EXP-052: Column-level dependency tracking
Date: 2026-04-15
Status: Deferred → superseded by EXP-106 (Accepted, 2026-04-25)
Follow-up:EXP-106 implemented this design once
the A11c Many-Streams Writer Throughput
benchmark in PR #39 made the dispatch-elision win measurable. Result:
+82 % A11c disjoint writer throughput (3,956 → 7,201 w/s) with
overlap unchanged.
Problem
The stream invalidation engine currently tracks dependencies at table granularity. A stream watching SELECT name FROM users WHERE active = 1 re-queries on any write to users, even if the write only modifies unrelated columns like avatar_url. In a CRUD app with multiple streams on the same table watching different fields, this causes many unnecessary re-queries.
Hypothesis
Capture read dependencies at table.column granularity instead of just table. When a write occurs, use sqlite3_preupdate_old and sqlite3_preupdate_new to diff which columns actually changed, then only invalidate streams whose column dependencies intersect with the changed columns.
Approach (Designed, Not Built)
- Authorizer: Stop discarding
arg2(column name) in the authorizer callback. Build"table.column"read-set entries. - Preupdate hook: For UPDATE ops, iterate columns and call
sqlite3_preupdate_old/sqlite3_preupdate_new, comparing values. Build a "dirty columns" set alongside the dirty tables set. For INSERT/DELETE, mark all columns of the touched table as dirty (conservative). - Stream engine: Change the inverted index from
table → stream keystotable.column → stream keys. Invalidation checks column-level intersection.
Why Not Implemented
Inspection of streaming.dart shows that every streaming benchmark uses schemas where every stream watches every column of the same table:
SELECT COUNT(*) FROM items— aggregates all dataSELECT * FROM items ORDER BY id— selects all columns
And every write touches columns that all active streams watch. Unchanged rate is 0% in the current suite.
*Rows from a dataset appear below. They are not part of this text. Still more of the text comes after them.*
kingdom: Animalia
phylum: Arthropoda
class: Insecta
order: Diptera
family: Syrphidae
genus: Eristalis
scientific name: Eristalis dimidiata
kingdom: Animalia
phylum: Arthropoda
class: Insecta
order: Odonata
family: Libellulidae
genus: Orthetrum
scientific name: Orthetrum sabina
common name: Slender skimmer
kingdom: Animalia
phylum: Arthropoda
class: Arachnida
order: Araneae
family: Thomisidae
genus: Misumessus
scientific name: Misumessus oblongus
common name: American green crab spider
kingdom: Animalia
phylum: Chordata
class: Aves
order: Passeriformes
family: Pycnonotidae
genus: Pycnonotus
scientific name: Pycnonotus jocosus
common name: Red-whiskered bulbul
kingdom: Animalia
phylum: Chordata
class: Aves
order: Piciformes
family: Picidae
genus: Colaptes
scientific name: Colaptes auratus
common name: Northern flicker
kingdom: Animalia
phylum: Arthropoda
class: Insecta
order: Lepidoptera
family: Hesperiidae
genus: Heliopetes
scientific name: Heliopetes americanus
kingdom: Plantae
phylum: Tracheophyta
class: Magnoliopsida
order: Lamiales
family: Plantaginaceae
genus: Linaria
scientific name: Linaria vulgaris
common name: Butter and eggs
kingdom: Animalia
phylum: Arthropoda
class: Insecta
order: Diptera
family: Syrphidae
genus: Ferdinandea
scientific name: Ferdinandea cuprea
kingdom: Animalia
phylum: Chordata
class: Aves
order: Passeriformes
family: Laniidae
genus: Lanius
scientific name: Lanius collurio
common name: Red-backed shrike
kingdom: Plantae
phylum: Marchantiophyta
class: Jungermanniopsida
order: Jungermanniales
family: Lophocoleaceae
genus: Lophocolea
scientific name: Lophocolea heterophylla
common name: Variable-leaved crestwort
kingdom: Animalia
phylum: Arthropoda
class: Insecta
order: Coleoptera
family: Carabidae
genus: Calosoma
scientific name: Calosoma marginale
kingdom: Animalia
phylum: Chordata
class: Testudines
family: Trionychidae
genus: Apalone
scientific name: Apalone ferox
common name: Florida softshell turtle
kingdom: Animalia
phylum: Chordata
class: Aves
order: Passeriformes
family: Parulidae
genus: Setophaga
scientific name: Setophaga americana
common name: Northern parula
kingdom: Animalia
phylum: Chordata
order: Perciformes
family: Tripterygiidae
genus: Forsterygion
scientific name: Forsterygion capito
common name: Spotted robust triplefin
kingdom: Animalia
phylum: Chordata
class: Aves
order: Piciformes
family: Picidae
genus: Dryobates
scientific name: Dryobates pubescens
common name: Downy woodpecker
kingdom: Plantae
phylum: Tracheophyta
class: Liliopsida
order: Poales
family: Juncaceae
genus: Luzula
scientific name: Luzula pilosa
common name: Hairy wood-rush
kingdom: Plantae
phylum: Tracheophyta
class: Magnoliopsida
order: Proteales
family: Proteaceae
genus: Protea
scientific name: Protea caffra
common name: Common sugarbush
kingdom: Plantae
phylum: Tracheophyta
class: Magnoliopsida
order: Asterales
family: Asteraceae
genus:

This optimization's value scales with the disjoint-column rate — how often a write's changed columns don't intersect with a stream's read columns. The current benchmarks have 0% disjoint rate, so this experiment would show no measurable benefit (or even a slight regression from the added preupdate work).
This is the same pattern as experiments 055 (columnar arrays) and 061 (C-side hash): architecturally valuable for real workloads, benchmark-invisible without a matching test harness.
Preupdate Hook Cost Analysis
Research into sqlite3_preupdate_old / sqlite3_preupdate_new (see experiments/061-c-side-hash.md research section):
- First call per row: triggers
sqlite3BtreePayload+vdbeUnpackRecordfor the entire row (~1-5μs) - Subsequent column accesses: cached array lookup (~free)
- Total per-write overhead: ~3-11μs for a 10-column UPDATE touching 2 columns
Against ~50-500μs of SQLite write work, this is 1-5% overhead. Real but acceptable for the invalidation savings it enables.
Decision
Deferred. Implementation path is clear (~200-300 lines of C + Dart). Rejected for round 2 because the current benchmarks can't validate the win — and we'd have a hard time justifying the code complexity with a 0% unchanged-rate benchmark.
Prerequisite for revisit: Add a benchmark that exercises column-disjoint streams (e.g., stream A watches users.name, stream B watches users.avatar_url; writes only modify avatar_url). That benchmark would show where column-level tracking pays off.
Pairs naturally with EXP-061 (C-side hash for unchanged re-queries) — both need the same benchmark support and together would capture the full "don't do work when results didn't change" story.